[Data entries]
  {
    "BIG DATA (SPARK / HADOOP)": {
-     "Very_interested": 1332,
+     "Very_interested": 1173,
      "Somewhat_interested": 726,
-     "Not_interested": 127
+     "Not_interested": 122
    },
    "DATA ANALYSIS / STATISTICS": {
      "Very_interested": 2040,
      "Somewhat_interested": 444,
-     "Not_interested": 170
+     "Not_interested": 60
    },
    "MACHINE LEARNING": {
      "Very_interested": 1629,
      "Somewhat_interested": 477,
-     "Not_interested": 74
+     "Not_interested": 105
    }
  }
--
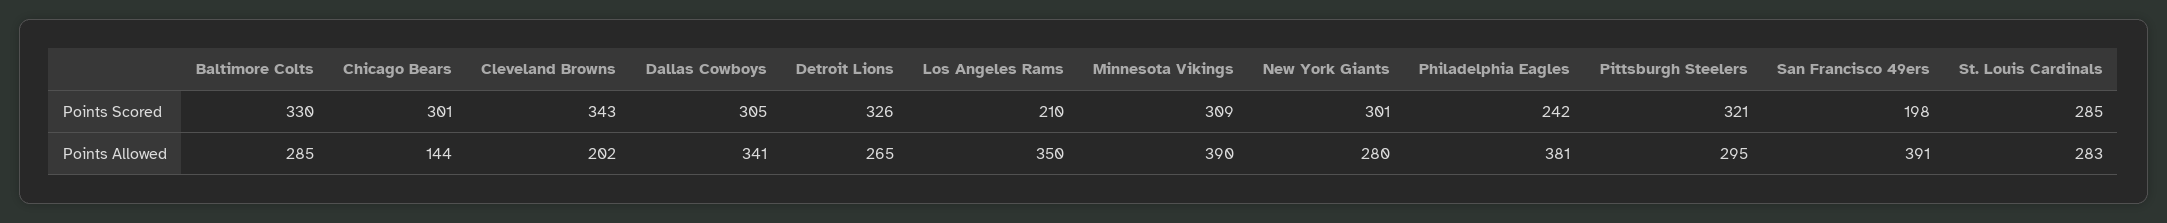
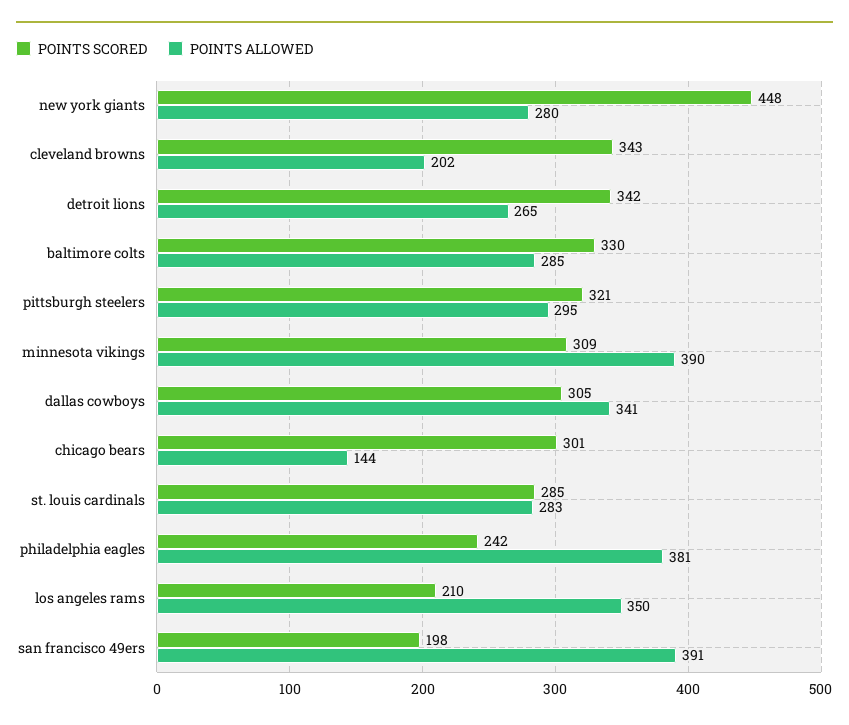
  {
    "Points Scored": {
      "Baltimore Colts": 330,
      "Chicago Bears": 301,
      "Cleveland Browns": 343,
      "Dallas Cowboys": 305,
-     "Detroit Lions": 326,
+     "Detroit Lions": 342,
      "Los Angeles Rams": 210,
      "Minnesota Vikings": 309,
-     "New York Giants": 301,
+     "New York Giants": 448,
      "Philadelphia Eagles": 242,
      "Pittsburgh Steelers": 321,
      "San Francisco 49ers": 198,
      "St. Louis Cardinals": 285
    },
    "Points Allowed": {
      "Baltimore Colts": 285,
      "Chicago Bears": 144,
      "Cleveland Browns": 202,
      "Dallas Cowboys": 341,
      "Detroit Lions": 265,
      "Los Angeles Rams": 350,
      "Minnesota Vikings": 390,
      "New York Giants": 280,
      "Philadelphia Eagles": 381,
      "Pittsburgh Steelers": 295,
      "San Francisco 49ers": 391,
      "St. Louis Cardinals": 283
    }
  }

[Aim of the task]:
Reproduce every line above containing "Francisco".

[Task response]:
      "San Francisco 49ers": 198,
      "San Francisco 49ers": 391,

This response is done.